Each MCP server provides a list of tools along with structured metadata, including name, description, and inputSchema. Using the standard tools/list method, LCS automatically fetches this metadata so the AI agent can evaluate user prompts and dynamically select the appropriate tool for a given request. For more details, see the MCP documentation.

The following step-by-step guide shows how to set up and integrate MCP servers into LCS:

Step 1: Run your MCP servers

MCP servers host one or more tools and expose them over a network endpoint. They can be run locally for development or hosted externally for production.

Step 2: Configure LCS to know about your MCP servers

MCP servers must be defined in the mcp_servers section of your lightspeed-stack.yaml. Example (all MCP servers running locally):

mcp_servers:
  - name: "filesystem-tools"
    provider_id: "model-context-protocol"
    url: "http://localhost:3000"
  - name: "git-tools"
    provider_id: "model-context-protocol"
    url: "http://localhost:3001"
  - name: "database-tools"
    provider_id: "model-context-protocol"
    url: "http://localhost:3002"

Important: Only MCP servers defined in the lightspeed-stack.yaml configuration are available to the AI agents. Tools configured in the llama-stack run.yaml are not accessible to LCS agents.

Step 3: Pass authentication or metadata via MCP headers (optional)

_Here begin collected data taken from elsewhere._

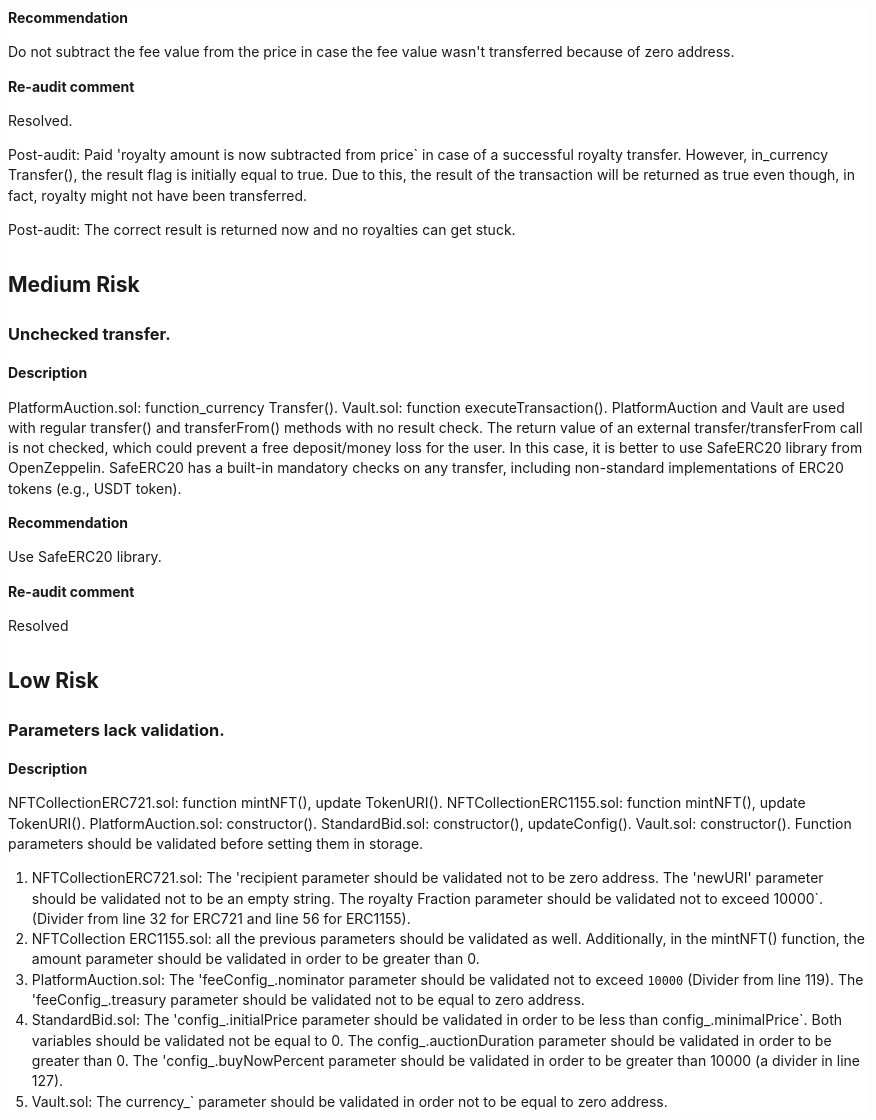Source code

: **Recommendation**

Do not subtract the fee value from the price in case the fee value wasn't transferred because of zero address.

**Re-audit comment**

Resolved.

Post-audit:
Paid 'royalty amount is now subtracted from price` in case of a successful royalty transfer. However, in_currency Transfer(), the result flag is initially equal to true. Due to this, the result of the transaction will be returned as true even though, in fact, royalty might not have been transferred.

Post-audit:
The correct result is returned now and no royalties can get stuck.

## Medium Risk

### Unchecked transfer.
**Description**

PlatformAuction.sol: function_currency Transfer().
Vault.sol: function executeTransaction().
PlatformAuction and Vault are used with regular transfer() and transferFrom() methods with no result check. The return value of an external transfer/transferFrom call is not checked, which could prevent a free deposit/money loss for the user. In this case, it is better to use SafeERC20 library from OpenZeppelin. SafeERC20 has a built-in mandatory checks on any transfer, including non-standard implementations of ERC20 tokens (e.g., USDT token).

**Recommendation**

Use SafeERC20 library.

**Re-audit comment**

Resolved

## Low Risk

### Parameters lack validation.
**Description**

NFTCollectionERC721.sol: function mintNFT(), update TokenURI().
NFTCollectionERC1155.sol: function mintNFT(), update TokenURI().
PlatformAuction.sol: constructor().
StandardBid.sol: constructor(), updateConfig().
Vault.sol: constructor().
Function parameters should be validated before setting them in storage.
1) NFTCollectionERC721.sol:
The 'recipient parameter should be validated not to be zero address. The 'newURI' parameter should be validated not to be an empty string. The royalty Fraction parameter should be validated not to exceed 10000`. (Divider from line 32 for ERC721 and line 56 for ERC1155).
2) NFTCollection ERC1155.sol:
all the previous parameters should be validated as well. Additionally, in the mintNFT() function, the amount parameter should be validated in order to be greater than 0.
3) PlatformAuction.sol:
The 'feeConfig_.nominator parameter should be validated not to exceed `10000` (Divider from line 119). The 'feeConfig_.treasury parameter should be validated not to be equal to zero address.
4) StandardBid.sol:
The 'config_.initialPrice parameter should be validated in order to be less than config_.minimalPrice`. Both variables should be validated not be equal to 0. The config_.auctionDuration parameter should be validated in order to be greater than 0. The 'config_.buyNowPercent parameter should be validated in order to be greater than 10000 (a divider in line 127).
5) Vault.sol:
The currency_` parameter should be validated in order not to be equal to zero address.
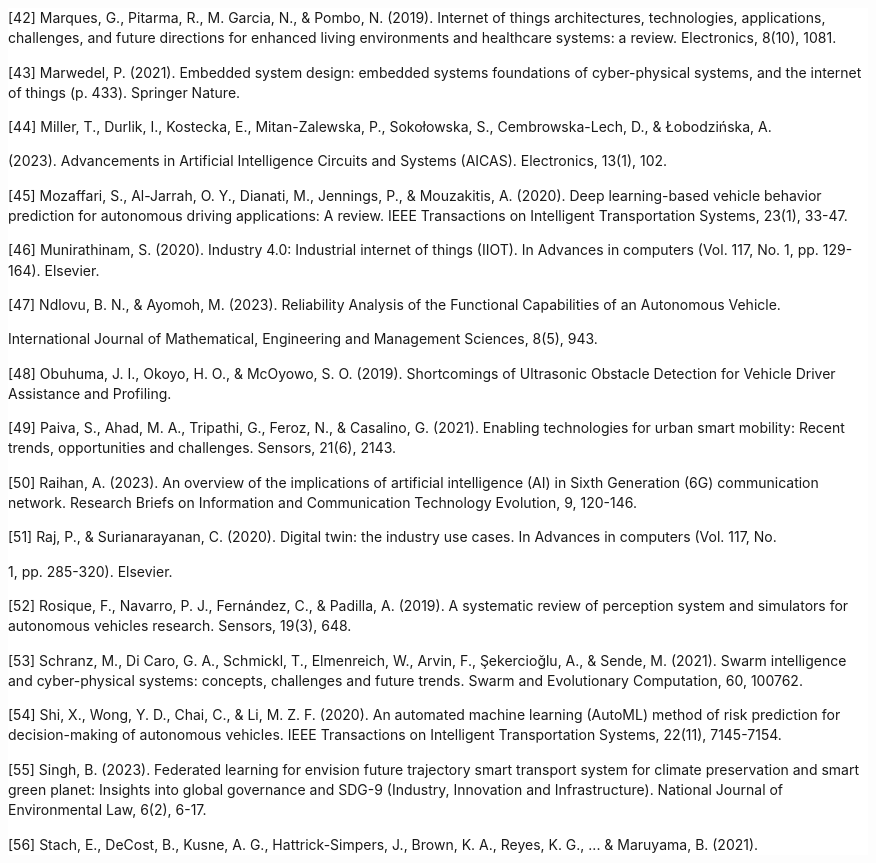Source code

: [42] Marques, G., Pitarma, R., M. Garcia, N., & Pombo, N. (2019). Internet of things architectures, technologies, applications, challenges, and future directions for enhanced living environments and healthcare systems: a review. Electronics, 8(10), 1081.

[43] Marwedel, P. (2021). Embedded system design: embedded systems foundations of cyber-physical systems, and the internet of things (p. 433). Springer Nature.

[44] Miller, T., Durlik, I., Kostecka, E., Mitan-Zalewska, P., Sokołowska, S., Cembrowska-Lech, D., & Łobodzińska, A. 

(2023). Advancements in Artificial Intelligence Circuits and Systems (AICAS). Electronics, 13(1), 102.

[45] Mozaffari, S., Al-Jarrah, O. Y., Dianati, M., Jennings, P., & Mouzakitis, A. (2020). Deep learning-based vehicle behavior prediction for autonomous driving applications: A review. IEEE Transactions on Intelligent Transportation Systems, 23(1), 33-47.

[46] Munirathinam, S. (2020). Industry 4.0: Industrial internet of things (IIOT). In Advances in computers (Vol. 117, No. 1, pp. 129-164). Elsevier.

[47] Ndlovu, B. N., & Ayomoh, M. (2023). Reliability Analysis of the Functional Capabilities of an Autonomous Vehicle. 

International Journal of Mathematical, Engineering and Management Sciences, 8(5), 943.

[48] Obuhuma, J. I., Okoyo, H. O., & McOyowo, S. O. (2019). Shortcomings of Ultrasonic Obstacle Detection for Vehicle Driver Assistance and Profiling.

[49] Paiva, S., Ahad, M. A., Tripathi, G., Feroz, N., & Casalino, G. (2021). Enabling technologies for urban smart mobility: 
Recent trends, opportunities and challenges. Sensors, 21(6), 2143.

[50] Raihan, A. (2023). An overview of the implications of artificial intelligence (AI) in Sixth Generation (6G) 
communication network. Research Briefs on Information and Communication Technology Evolution, 9, 120-146.

[51] Raj, P., & Surianarayanan, C. (2020). Digital twin: the industry use cases. In Advances in computers (Vol. 117, No. 

1, pp. 285-320). Elsevier.

[52] Rosique, F., Navarro, P. J., Fernández, C., & Padilla, A. (2019). A systematic review of perception system and simulators for autonomous vehicles research. Sensors, 19(3), 648.

[53] Schranz, M., Di Caro, G. A., Schmickl, T., Elmenreich, W., Arvin, F., Şekercioğlu, A., & Sende, M. (2021). Swarm intelligence and cyber-physical systems: concepts, challenges and future trends. Swarm and Evolutionary Computation, 60, 100762.

[54] Shi, X., Wong, Y. D., Chai, C., & Li, M. Z. F. (2020). An automated machine learning (AutoML) method of risk prediction for decision-making of autonomous vehicles. IEEE Transactions on Intelligent Transportation Systems, 22(11), 7145-7154.

[55] Singh, B. (2023). Federated learning for envision future trajectory smart transport system for climate preservation and smart green planet: Insights into global governance and SDG-9 (Industry, Innovation and Infrastructure). National Journal of Environmental Law, 6(2), 6-17.

[56] Stach, E., DeCost, B., Kusne, A. G., Hattrick-Simpers, J., Brown, K. A., Reyes, K. G., ... & Maruyama, B. (2021). 
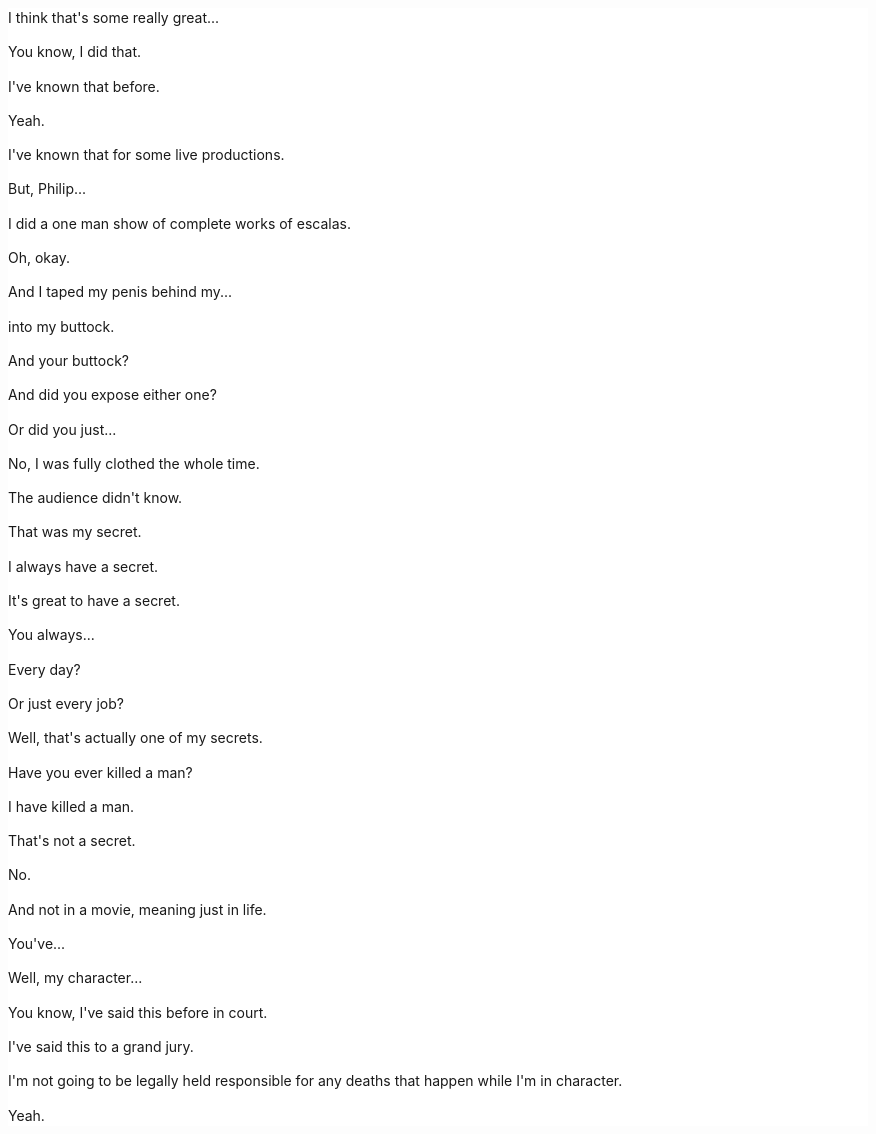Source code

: I think that's some really great...

You know, I did that.

I've known that before.

Yeah.

I've known that for some live productions.

But, Philip...

I did a one man show of complete works of escalas.

Oh, okay.

And I taped my penis behind my...

into my buttock.

And your buttock?

And did you expose either one?

Or did you just...

No, I was fully clothed the whole time.

The audience didn't know.

That was my secret.

I always have a secret.

It's great to have a secret.

You always...

Every day?

Or just every job?

Well, that's actually one of my secrets.

Have you ever killed a man?

I have killed a man.

That's not a secret.

No.

And not in a movie, meaning just in life.

You've...

Well, my character...

You know, I've said this before in court.

I've said this to a grand jury.

I'm not going to be legally held responsible for any deaths that happen while I'm in character.

Yeah.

Some MCP servers require authentication tokens, API keys, or other metadata. These can be passed per request using the MCP-HEADERS HTTP header. LCS will forward these headers when invoking the tool, allowing the MCP server to authenticate requests or receive additional context. Example:

curl -X POST "http://localhost:8080/v1/query" \
  -H "Content-Type: application/json" \
  -H "MCP-HEADERS: {\"filesystem-tools\": {\"Authorization\": \"Bearer token123\"}}" \
  -d '{"query": "List files in /tmp"}'

Step 4: Verify connectivity

After starting the MCP servers and updating lightspeed-stack.yaml, test by sending a prompt to the AI agent. LCS evaluates the prompt against available tools’ metadata, selects the appropriate tool, calls the corresponding MCP server, and uses the result to generate more accurate agent response.